* [WORK TO COMPLETE] Continue the excerpt on positioning reference signal configuration from the point where it stops.

* [EXCERPT PROVIDED]
The serving RAN node 120a is able to modify the PRS configuration information received from the location server 140 based on its load and network traffic conditions. So, the serving RAN node can transmit the modified PRS configuration to the neighboring RAN nodes 120b via a signal 1403c and to the UE 110 via a signal 1403b.

Then, the serving RAN node 120a applies the modified PRS configuration to generate the DL-PRS and transmits PRSs to the UE 110. Besides, the neighbor gNB 120b applies the modified PRS configuration to generate the DL-PRS and transmits the generated PRSs to the UE 110.

In some embodiments, the modified PRS configurations for the serving gNB 120a and the neighbor gNB 120b may be different in order to generate different PRSs from each of the gNBs and the gNBs transmit each of the PRSs to the UE 110.

Whilst in FIG. 13, the UE would receive the PRS configuration from the LS 140 via the serving RAN node 120a, i.e. such that in effect the serving RAN node 120a transparently sends the PRS configuration. That is, the serving RAN node 120a simply passes on the PRS configuration from the LS 140 without adjusting the same. Whereas, in FIG. 14, the serving RAN node 120a can send the PRS configuration in a non-transparent manner, such that is can modify PRS configuration (e.g. depending on its load and network traffic conditions).

The rest procedure is the same with the DL positioning process 1304, so the description thereof can be referred to as the corresponding parts of Fig. 13.

FIG. 15 illustrates a signalling diagram showing a yet further example of signalling that may be employed. The signalling of FIG. 15 is similar to that of FIG. 13, except that LS 140 sends PRS configuration separately to each of the RAN nodes 120a, 120b via signals 1503a and 1503b (i.e. such that the PRS configuration for each gNB could be different). The LS 140 also sends PRS configuration to the UE via a separate signal 1503c (wherein the serving RAN node would send the PRS configuration transparently). In the example, the PRS configuration is sent from the LS to the UE via a differing signal 1503c to that used to send PRS configuration to the RAN nodes. By transmitting such sperate signals, the protocols used for transmitting the signals from the LS to the gNBs and the UE could be different. Also, the signal content (i.e. PRS configuration) may be different, e.g. each gNB could receive only its own PRS configuration).

Advantages provided by various examples of the disclosure may include:

High positioning accuracy due to high bandwidth of DL-PRS (increasing the analog bandwidth by a factor N reduces the positioning error by the same factor N);

Low UE/tag complexity due to narrowband digital receiver (low sampling rate); Reduced bandwidth in the digital receiver can reduce complexity/cost/power consumption. Since the complexity/power consumption increases at least linearly with the sampling frequency, reducing the bandwidth by a factor of M reduces the complexity/power consumption at least by the same factor M.

Although specific terms are employed herein, they are used in a generic and descriptive sense only and not for purposes of limitation.

Features described in the preceding description can be used in combinations other than the combinations explicitly described.

Although functions have been described with reference to certain features, those functions can be performable by other features whether described or not.

* [DATASET EXTRACT]
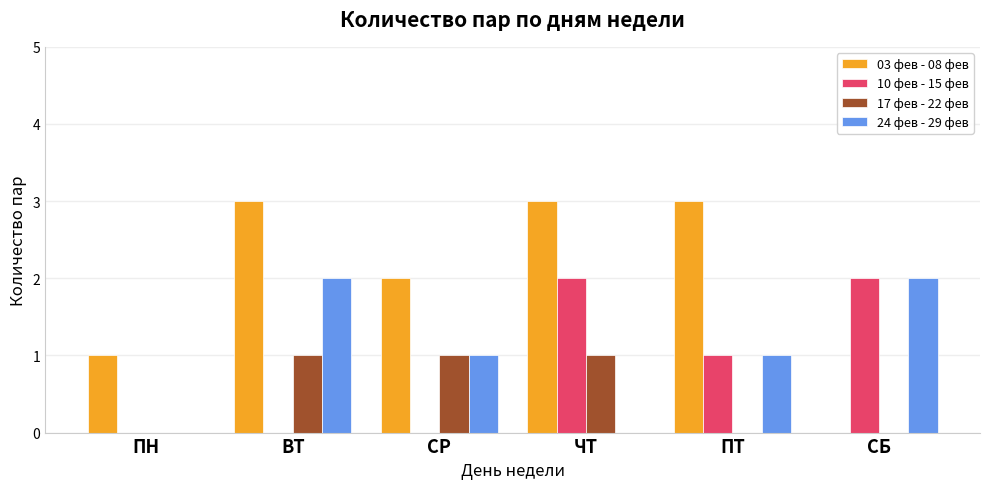

Which series changed the most between ПТ and СБ?

03 фев - 08 фев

* [RESULT OF THE TASK]
Although features have been described with reference to certain examples, those features can also be present in other examples whether described or not. Accordingly, features described in relation to one example/aspect of the disclosure can include any or all of the features described in relation to another example/aspect of the disclosure, and vice versa, to the extent that they are not mutually inconsistent.

Although various examples of the present disclosure have been described in the preceding paragraphs, it should be appreciated that modifications to the examples given can be made without departing from the scope of the invention as set out in the claims.

The term ‘comprise’ is used in this document with an inclusive not an exclusive meaning. That is any reference to X comprising Y indicates that X can comprise only one Y or can comprise more than one Y. If it is intended to use ‘comprise’ with an exclusive meaning then it will be made clear in the context by referring to “comprising only one ...” or by using “consisting”.

In this description, the wording ‘connect’, ‘couple’ and ‘communication’ and their derivatives mean operationally connected/coupled/in communication. It should be appreciated that any number or combination of intervening components can exist (including no intervening components), i.e. so as to provide direct or indirect connection/coupling/communication. Any such intervening components can include hardware and/or software components.

As used herein, the term "determining" (and grammatical variants thereof) can include, not least: calculating, computing, processing, deriving, measuring, investigating, looking up (e.g., looking up in a table, a database or another data structure), ascertaining and the like. Also, "determining" can include receiving (e.g., receiving information), accessing (e.g., accessing data in a memory), obtaining and the like. Also, "determining" can include resolving, selecting, choosing, establishing, and the like.

References to a parameter or a particular type of information can be replaced by references to “data indicative of”, “data defining” or “data representative of” the relevant parameter/particular type of information.

In this description, reference has been made to various examples. The description of features or functions in relation to an example indicates that those features or functions are present in that example. The use of the term ’example’ or ‘for example’, ‘can’ or ‘may’ in the text denotes, whether explicitly stated or not, that such features or functions are present in at least the described example, whether described as an example or not, and that they can be, but are not necessarily, present in some or all other examples. Thus ‘example’, ‘for example’, ‘can’ or ‘may’ refers to a particular instance in a class of examples. A property of the instance can be a property of only that instance or a property of the class or a property of a sub-class of the class that includes some but not all of the instances in the class.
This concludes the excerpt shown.